Pointing towards Mr Johnson’s decision not to comment on Ms Sturgeon, Sir Keir added: "Once you depart from integrity and trust, you lose an anchor and then you’re not in a position to call for other people to display the integrity and trust you’re calling for yourself.”
On Scottish independence, Sir Keir also admitted he understood why some Scots were unhappy with Westminster, but vowed to build a United Kingdom they could be proud of.
He said: “I completely understand many people in Scotland looking at the Westminster government and seeing a decade of Tory government and feeling that they do not share the values of the Westminster government.
“I have said time and again to my own party that we need to get back to winning ways. We need to get back to winning general elections in the United Kingdom, so that the values that we share across the United Kingdom are the values that I believe and the values across large parts of Scotland.
“The answer to that is not to break the United Kingdom out and to put up borders.
"I completely accept that simply accepting the status quo is not sufficient and we need to listen much more carefully to people in Scotland who say we need change.”
The Labour leader explained he was trying to address this already, including through the commission with former prime minister Gordon Brown on how people could have more power and influence over decisions.
He said: “We face a pandemic together across all four nations, sharing and working together and we have to recover together.
“I don't think generations to come are going to forgive us if just when we need to pull together to come out of the recovery as four nations, we get side-tracked into a question of whether we should break up the United Kingdom.
“If you look at the economic forecast for Scotland, the next few years economically are crucial in terms of recovery.
“We should all be sweating blood across the United Kingdom to make sure that recovery is successful and that Scotland can thrive."
The Holborn and St Pancras MP also stressed his passion for Scotland and claimed only Labour MSPs were focused on the Covid recovery.
He said: “Scotland really matters to me as Keir Starmer, but also as leader of the Labour party.
"This election is going to define where Scotland goes next.
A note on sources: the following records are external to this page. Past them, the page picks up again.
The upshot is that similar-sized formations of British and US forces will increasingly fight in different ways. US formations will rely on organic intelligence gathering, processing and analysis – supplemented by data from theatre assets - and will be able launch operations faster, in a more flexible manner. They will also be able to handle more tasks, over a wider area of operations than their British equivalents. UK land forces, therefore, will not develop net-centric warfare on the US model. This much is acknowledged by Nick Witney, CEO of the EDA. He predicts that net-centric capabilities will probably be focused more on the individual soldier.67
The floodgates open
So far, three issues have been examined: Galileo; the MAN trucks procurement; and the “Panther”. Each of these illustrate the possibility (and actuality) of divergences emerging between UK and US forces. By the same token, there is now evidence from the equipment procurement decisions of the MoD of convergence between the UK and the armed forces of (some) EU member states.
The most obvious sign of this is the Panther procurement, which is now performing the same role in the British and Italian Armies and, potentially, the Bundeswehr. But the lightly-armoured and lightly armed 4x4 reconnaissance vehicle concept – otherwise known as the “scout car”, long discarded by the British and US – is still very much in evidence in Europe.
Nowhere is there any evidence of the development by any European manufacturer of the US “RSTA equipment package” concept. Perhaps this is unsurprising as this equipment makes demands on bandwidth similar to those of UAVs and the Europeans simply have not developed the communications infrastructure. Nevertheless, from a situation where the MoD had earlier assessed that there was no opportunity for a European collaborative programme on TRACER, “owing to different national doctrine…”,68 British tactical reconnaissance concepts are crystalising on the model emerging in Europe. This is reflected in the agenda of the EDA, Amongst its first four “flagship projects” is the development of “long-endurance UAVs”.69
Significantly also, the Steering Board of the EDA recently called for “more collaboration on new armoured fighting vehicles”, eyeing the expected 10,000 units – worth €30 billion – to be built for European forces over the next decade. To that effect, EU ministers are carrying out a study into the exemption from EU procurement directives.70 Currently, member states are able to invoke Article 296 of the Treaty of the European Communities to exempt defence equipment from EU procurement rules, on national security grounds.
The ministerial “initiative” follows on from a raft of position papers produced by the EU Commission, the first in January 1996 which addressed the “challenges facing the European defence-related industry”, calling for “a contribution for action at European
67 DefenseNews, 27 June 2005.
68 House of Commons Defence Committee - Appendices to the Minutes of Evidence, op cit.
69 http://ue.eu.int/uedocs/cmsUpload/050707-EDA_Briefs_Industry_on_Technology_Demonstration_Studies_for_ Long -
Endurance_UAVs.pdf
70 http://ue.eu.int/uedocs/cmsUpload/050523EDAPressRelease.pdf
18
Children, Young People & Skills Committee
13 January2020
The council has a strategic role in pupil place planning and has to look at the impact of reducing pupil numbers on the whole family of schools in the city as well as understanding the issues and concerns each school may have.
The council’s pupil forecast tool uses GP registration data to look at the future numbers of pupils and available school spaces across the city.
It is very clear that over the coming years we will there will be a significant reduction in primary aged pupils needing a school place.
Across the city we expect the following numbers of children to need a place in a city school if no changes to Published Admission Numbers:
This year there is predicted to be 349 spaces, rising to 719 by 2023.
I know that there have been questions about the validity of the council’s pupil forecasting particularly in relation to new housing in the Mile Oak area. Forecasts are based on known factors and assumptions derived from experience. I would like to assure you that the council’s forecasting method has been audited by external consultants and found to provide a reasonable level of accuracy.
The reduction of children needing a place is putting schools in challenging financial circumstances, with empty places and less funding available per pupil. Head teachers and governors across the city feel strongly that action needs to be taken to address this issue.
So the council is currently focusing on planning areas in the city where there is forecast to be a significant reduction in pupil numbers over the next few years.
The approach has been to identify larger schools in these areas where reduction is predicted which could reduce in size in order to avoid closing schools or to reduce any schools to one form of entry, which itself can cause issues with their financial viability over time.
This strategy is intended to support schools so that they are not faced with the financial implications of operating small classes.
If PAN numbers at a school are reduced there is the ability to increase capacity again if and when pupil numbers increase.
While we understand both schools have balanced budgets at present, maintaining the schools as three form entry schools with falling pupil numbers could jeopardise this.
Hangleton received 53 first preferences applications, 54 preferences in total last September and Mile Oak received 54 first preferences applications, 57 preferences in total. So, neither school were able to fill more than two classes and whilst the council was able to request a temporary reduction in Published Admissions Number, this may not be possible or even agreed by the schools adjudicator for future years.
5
“The choice is actually now becoming increasingly clear in the election because you've got on the one hand the Scottish Tories, who coming out of this pandemic want to take us back where we started, and you’ve got the SNP who are increasingly obsessed with taking us back to division with their focus on a referendum and almost nothing else.
“And then you’ve got Anas Sarwar of Scottish Labour saying it has to be all about recovery.
“That’s why Scottish Labour is not producing a manifesto, but producing a recovery plan for Scotland which focuses and drills down into the economy, into education, into the NHS in Scotland and its public services.
"There’s also a wider piece for me here because in a sense where you stand on Scotland defines your politics. It’s not just the institutions, it’s a shared history and shared values and shared families.
“These are stark choices. Do you believe in cutting each other off and giving up, or saying there is more in what unites us than what divides us?”
The former head of the CPS also revealed what he was most looking forward to doing when life was back to normal, as well as who his Scottish football team was.
He said: "I want to go to a football match, go meet friends, have a drink and enjoy a game.
"My club is Arsenal, so that will probably be my first port of call, but I play football every week and one of the guys I play football with called Jamie comes from Dundee and is a long-standing Dundee United fan and so every week I get to learn what Dundee have been up to.
“Because of him, I always look out for the Tangerines.”